- **EXERCISE OBJECTIVE**
Two lines in the data below mark the range: the one with "X123548140Y-112405160D03*" and the one with "X118442740Y-88153240D03*". Return both, along with every line between them, exactly.

- **GIVEN DATA**
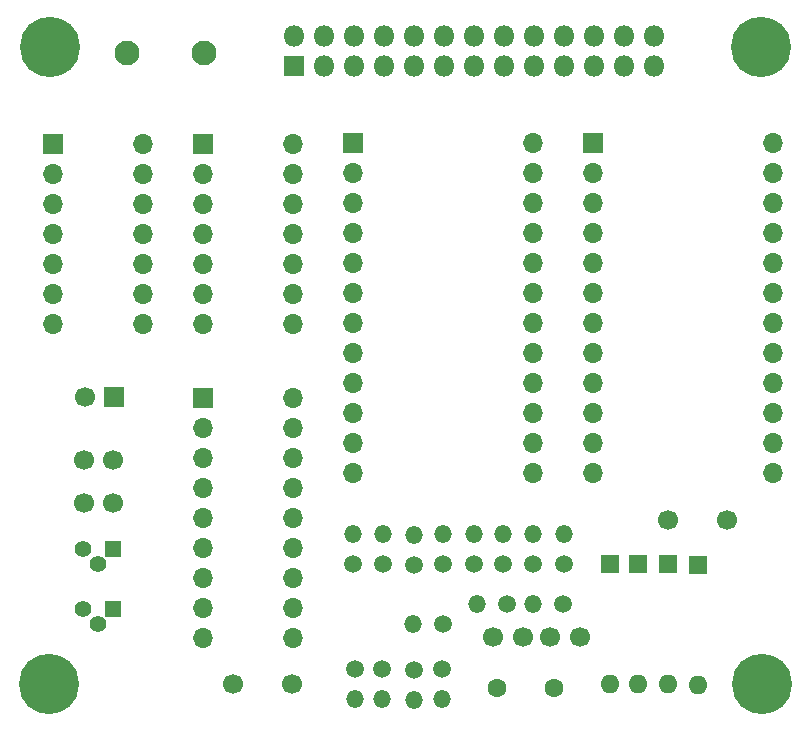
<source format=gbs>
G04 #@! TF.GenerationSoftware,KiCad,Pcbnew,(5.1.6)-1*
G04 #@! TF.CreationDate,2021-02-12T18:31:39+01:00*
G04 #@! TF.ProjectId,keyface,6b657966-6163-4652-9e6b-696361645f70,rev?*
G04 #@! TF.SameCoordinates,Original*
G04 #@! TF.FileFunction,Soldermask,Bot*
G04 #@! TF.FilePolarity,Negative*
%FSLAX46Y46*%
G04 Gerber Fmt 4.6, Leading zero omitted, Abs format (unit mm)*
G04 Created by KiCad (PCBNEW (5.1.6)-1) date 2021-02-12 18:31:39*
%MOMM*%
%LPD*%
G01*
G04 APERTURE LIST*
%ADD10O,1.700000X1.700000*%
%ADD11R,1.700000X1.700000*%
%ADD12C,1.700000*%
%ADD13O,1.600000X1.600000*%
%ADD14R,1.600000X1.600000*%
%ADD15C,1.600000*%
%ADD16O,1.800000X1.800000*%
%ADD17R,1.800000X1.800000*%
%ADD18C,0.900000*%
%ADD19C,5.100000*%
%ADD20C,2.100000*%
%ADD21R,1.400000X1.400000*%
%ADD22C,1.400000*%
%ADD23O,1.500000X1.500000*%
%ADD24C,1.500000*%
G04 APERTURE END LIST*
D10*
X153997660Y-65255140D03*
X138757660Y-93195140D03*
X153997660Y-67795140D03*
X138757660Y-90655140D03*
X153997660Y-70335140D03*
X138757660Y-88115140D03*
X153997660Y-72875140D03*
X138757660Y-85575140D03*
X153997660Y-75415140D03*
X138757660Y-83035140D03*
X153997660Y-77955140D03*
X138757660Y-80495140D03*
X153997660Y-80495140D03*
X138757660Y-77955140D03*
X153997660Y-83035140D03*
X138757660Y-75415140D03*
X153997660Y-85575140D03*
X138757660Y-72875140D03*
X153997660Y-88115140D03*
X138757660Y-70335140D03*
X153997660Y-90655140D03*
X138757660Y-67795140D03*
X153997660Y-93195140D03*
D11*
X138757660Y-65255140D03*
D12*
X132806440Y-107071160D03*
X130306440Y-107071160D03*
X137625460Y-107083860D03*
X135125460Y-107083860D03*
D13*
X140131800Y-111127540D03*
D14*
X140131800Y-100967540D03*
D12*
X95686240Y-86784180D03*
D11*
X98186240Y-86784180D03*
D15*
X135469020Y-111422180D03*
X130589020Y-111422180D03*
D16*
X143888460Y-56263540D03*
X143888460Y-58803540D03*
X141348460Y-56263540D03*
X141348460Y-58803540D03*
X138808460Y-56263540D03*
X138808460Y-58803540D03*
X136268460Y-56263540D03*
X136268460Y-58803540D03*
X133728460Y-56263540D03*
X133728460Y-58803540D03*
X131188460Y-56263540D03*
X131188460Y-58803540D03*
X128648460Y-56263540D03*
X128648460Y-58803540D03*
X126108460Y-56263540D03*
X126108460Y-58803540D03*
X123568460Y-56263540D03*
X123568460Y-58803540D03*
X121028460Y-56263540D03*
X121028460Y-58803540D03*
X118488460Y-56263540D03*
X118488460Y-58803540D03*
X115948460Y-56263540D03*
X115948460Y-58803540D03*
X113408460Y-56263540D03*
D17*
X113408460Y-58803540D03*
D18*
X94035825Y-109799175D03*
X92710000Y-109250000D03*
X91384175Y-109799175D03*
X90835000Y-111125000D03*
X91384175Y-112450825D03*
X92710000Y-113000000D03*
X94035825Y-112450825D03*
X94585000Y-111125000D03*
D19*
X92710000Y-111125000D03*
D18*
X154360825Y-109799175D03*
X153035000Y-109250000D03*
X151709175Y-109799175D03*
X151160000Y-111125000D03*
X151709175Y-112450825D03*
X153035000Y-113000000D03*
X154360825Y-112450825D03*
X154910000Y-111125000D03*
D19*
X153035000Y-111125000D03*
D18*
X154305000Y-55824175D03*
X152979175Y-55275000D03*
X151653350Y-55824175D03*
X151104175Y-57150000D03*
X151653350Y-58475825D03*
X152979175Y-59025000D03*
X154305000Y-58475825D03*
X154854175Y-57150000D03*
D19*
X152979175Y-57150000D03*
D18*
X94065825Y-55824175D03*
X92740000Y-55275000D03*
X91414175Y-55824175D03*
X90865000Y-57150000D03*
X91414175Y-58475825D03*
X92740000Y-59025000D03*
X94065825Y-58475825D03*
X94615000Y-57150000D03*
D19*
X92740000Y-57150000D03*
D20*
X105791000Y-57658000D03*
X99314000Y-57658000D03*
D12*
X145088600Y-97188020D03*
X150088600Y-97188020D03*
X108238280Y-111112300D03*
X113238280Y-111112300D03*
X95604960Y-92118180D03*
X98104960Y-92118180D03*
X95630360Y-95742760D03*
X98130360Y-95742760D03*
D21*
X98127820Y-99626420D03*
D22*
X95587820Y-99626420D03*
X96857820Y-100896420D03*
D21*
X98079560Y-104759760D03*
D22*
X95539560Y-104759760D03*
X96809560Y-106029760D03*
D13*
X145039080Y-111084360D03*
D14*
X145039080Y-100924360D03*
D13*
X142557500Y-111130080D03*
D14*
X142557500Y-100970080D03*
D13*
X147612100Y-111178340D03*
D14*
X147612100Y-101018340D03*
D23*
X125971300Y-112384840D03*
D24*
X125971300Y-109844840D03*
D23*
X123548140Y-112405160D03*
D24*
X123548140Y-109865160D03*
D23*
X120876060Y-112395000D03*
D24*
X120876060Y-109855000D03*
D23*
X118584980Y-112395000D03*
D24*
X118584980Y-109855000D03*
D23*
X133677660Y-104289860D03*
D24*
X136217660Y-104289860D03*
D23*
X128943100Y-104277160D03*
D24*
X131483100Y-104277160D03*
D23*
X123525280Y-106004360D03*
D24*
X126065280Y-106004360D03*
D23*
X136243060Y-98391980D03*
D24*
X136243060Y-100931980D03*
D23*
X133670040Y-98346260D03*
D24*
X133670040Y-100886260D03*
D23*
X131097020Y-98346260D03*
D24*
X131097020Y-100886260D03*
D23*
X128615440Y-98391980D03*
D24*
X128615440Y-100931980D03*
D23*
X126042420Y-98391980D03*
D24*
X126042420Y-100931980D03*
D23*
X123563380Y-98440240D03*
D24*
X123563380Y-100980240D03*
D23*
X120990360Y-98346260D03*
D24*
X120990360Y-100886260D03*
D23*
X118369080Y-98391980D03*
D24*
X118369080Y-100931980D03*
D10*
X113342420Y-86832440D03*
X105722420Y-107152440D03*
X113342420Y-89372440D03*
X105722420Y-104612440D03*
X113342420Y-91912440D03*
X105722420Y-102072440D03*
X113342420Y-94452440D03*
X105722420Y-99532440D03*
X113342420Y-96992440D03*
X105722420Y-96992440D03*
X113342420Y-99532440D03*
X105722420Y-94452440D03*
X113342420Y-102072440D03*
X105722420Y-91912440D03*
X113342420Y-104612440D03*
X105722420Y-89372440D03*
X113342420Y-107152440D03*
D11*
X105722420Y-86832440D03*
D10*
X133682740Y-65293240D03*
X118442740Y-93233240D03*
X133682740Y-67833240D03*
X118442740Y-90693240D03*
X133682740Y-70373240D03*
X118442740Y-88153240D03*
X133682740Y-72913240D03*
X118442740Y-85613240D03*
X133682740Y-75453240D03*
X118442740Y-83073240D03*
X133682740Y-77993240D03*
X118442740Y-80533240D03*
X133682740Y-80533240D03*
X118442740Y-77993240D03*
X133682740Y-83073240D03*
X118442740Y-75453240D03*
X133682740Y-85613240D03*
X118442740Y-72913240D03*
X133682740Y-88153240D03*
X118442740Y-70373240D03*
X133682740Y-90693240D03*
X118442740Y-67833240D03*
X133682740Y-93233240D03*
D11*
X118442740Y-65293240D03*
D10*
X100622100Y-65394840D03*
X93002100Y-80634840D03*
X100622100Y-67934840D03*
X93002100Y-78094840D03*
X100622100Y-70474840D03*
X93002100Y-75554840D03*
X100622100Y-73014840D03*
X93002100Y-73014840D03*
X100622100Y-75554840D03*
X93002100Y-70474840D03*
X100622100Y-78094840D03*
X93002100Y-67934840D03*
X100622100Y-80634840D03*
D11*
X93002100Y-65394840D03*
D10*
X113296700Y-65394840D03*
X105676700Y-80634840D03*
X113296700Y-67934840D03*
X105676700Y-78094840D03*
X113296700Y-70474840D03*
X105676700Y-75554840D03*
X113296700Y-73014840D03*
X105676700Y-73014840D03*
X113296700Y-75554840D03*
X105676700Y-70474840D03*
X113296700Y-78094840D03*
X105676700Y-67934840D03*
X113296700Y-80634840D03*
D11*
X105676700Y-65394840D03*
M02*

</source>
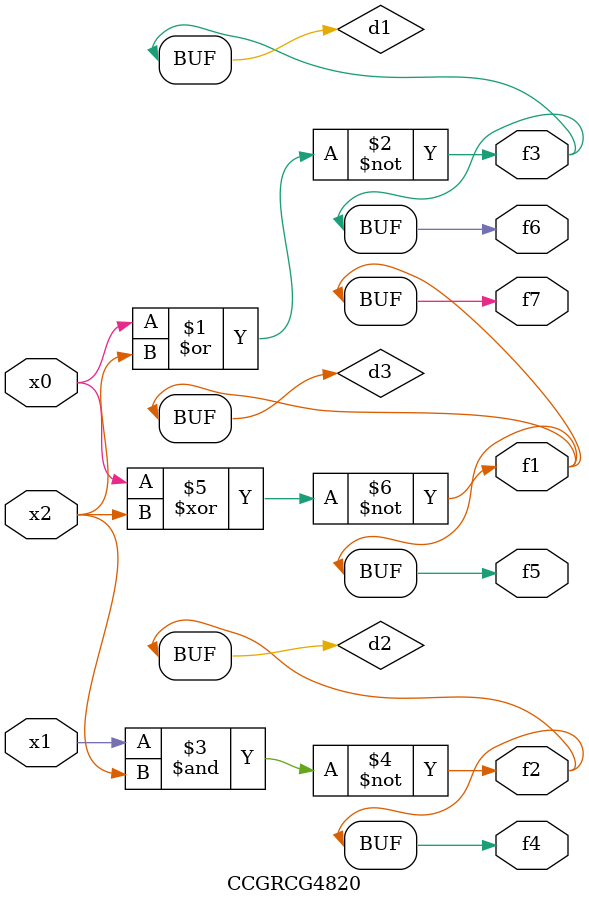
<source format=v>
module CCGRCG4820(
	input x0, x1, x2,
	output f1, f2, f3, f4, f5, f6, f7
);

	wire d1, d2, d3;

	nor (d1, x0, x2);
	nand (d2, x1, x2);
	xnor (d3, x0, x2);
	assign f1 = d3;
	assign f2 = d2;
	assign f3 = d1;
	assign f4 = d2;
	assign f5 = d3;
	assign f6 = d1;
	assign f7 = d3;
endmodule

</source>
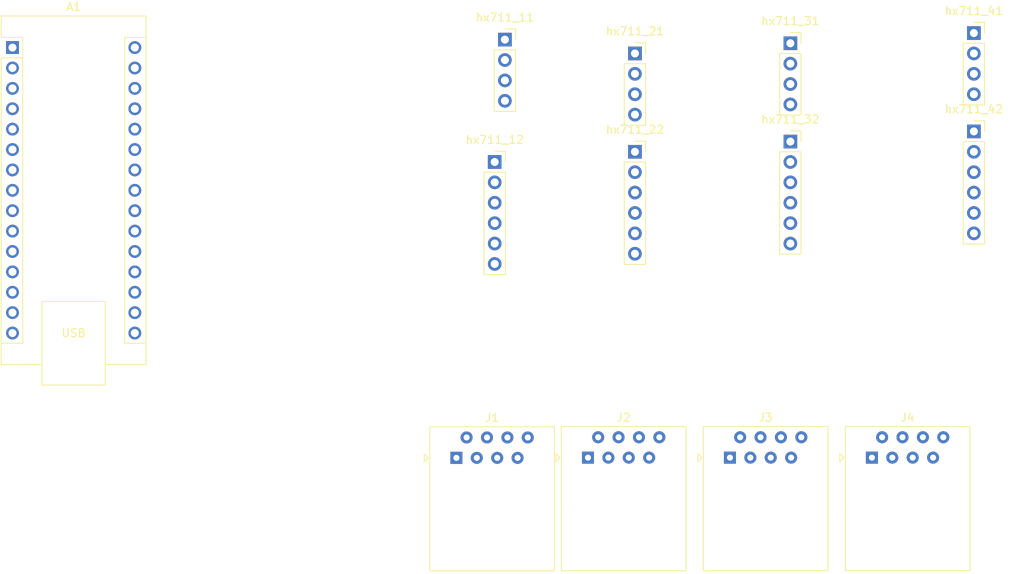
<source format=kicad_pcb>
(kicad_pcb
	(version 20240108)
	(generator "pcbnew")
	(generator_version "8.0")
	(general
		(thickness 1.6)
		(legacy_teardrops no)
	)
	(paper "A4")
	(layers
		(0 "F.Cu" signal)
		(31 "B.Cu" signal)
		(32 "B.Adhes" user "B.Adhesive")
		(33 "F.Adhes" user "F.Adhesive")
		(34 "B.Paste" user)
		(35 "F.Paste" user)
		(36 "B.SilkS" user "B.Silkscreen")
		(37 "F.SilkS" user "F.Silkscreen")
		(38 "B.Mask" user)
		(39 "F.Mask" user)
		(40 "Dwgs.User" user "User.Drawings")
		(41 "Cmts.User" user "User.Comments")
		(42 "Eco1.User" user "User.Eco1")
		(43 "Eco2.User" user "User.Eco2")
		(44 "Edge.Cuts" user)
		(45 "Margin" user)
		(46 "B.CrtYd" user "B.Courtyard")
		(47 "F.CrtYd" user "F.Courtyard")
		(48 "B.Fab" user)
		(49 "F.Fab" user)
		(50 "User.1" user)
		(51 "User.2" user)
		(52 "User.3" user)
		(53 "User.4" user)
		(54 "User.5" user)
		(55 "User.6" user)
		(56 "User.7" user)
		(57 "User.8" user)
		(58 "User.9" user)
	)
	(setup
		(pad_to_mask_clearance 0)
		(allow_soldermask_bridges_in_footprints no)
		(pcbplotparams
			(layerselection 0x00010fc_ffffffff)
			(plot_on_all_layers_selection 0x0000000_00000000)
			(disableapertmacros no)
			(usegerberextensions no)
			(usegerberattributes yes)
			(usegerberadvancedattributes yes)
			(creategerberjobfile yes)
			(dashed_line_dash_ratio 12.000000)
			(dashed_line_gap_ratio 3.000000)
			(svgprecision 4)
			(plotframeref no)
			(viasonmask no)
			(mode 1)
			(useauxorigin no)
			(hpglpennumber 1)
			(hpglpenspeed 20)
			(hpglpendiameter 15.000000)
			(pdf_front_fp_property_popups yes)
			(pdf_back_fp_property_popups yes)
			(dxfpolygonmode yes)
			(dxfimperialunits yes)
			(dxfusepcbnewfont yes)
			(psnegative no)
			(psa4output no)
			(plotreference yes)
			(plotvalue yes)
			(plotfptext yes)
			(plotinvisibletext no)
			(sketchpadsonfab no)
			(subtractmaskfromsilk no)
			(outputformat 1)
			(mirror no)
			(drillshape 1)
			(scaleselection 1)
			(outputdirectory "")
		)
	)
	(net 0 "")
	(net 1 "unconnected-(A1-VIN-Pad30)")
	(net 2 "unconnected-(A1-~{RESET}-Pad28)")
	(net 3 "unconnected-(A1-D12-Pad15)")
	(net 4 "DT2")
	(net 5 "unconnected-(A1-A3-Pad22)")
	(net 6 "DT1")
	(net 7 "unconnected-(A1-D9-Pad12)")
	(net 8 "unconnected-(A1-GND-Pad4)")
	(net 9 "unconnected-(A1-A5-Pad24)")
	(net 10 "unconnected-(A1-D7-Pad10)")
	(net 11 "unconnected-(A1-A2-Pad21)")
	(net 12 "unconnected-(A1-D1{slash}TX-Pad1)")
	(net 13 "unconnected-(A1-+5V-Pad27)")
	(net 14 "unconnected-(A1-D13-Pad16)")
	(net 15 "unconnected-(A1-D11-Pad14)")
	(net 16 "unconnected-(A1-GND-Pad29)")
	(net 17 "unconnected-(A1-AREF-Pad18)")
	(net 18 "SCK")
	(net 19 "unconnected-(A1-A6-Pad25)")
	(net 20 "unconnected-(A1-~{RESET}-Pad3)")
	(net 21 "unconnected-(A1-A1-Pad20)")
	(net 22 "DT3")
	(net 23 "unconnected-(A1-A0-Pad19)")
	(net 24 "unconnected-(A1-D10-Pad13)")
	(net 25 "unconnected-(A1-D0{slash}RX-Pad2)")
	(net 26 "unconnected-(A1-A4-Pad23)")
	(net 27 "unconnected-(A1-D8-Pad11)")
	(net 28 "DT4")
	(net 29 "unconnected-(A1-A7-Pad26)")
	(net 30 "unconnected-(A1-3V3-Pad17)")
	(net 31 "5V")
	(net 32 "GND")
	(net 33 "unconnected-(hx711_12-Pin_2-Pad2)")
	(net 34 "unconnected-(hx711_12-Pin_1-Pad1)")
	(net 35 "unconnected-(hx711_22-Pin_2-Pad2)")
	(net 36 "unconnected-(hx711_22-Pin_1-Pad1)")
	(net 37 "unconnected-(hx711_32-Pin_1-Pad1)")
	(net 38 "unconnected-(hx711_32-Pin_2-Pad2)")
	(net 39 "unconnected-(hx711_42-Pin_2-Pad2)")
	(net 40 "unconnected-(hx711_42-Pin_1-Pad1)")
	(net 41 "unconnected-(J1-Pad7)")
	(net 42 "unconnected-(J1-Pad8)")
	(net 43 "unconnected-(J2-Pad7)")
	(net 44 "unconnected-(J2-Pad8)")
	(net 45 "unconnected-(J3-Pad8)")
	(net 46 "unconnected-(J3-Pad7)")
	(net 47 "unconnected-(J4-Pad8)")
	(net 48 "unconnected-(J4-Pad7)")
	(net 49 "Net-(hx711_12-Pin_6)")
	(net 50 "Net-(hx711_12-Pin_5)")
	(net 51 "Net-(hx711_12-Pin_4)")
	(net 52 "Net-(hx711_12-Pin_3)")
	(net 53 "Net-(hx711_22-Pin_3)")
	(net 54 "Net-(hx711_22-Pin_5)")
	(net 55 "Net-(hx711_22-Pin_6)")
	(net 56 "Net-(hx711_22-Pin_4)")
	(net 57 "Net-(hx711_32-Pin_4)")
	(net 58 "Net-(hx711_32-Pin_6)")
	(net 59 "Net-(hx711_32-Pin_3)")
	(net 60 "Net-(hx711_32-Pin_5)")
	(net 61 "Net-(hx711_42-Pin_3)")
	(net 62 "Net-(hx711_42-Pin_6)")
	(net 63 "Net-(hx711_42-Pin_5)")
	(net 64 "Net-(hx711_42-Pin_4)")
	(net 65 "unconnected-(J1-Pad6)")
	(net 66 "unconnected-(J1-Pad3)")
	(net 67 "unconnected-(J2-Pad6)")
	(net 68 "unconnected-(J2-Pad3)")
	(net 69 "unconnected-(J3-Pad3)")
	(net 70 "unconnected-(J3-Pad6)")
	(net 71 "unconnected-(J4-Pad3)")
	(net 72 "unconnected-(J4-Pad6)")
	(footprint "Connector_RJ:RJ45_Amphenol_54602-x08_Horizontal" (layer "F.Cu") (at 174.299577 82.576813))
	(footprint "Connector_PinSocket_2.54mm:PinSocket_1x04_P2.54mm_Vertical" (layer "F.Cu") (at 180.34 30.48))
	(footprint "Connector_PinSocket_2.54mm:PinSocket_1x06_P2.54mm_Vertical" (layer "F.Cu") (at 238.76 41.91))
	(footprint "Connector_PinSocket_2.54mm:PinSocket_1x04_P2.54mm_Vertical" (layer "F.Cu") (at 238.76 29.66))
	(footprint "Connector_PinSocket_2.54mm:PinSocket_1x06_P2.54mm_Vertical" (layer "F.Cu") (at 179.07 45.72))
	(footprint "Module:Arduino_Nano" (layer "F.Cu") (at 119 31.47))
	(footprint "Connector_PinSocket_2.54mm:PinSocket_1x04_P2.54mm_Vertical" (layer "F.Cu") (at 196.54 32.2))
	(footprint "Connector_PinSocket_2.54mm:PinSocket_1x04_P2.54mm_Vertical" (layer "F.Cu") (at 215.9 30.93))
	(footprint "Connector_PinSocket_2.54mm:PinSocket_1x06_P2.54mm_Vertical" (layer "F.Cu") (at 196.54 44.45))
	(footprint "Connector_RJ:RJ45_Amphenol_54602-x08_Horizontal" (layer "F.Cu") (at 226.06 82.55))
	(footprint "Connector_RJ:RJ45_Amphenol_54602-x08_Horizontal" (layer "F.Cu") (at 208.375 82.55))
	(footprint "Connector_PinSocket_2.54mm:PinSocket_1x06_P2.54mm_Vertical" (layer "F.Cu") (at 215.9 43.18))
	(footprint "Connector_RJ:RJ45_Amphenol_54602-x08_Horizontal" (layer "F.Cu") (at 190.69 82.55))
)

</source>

- **WRITTEN SOLUTION**
X123548140Y-112405160D03*
D24*
X123548140Y-109865160D03*
D23*
X120876060Y-112395000D03*
D24*
X120876060Y-109855000D03*
D23*
X118584980Y-112395000D03*
D24*
X118584980Y-109855000D03*
D23*
X133677660Y-104289860D03*
D24*
X136217660Y-104289860D03*
D23*
X128943100Y-104277160D03*
D24*
X131483100Y-104277160D03*
D23*
X123525280Y-106004360D03*
D24*
X126065280Y-106004360D03*
D23*
X136243060Y-98391980D03*
D24*
X136243060Y-100931980D03*
D23*
X133670040Y-98346260D03*
D24*
X133670040Y-100886260D03*
D23*
X131097020Y-98346260D03*
D24*
X131097020Y-100886260D03*
D23*
X128615440Y-98391980D03*
D24*
X128615440Y-100931980D03*
D23*
X126042420Y-98391980D03*
D24*
X126042420Y-100931980D03*
D23*
X123563380Y-98440240D03*
D24*
X123563380Y-100980240D03*
D23*
X120990360Y-98346260D03*
D24*
X120990360Y-100886260D03*
D23*
X118369080Y-98391980D03*
D24*
X118369080Y-100931980D03*
D10*
X113342420Y-86832440D03*
X105722420Y-107152440D03*
X113342420Y-89372440D03*
X105722420Y-104612440D03*
X113342420Y-91912440D03*
X105722420Y-102072440D03*
X113342420Y-94452440D03*
X105722420Y-99532440D03*
X113342420Y-96992440D03*
X105722420Y-96992440D03*
X113342420Y-99532440D03*
X105722420Y-94452440D03*
X113342420Y-102072440D03*
X105722420Y-91912440D03*
X113342420Y-104612440D03*
X105722420Y-89372440D03*
X113342420Y-107152440D03*
D11*
X105722420Y-86832440D03*
D10*
X133682740Y-65293240D03*
X118442740Y-93233240D03*
X133682740Y-67833240D03*
X118442740Y-90693240D03*
X133682740Y-70373240D03*
X118442740Y-88153240D03*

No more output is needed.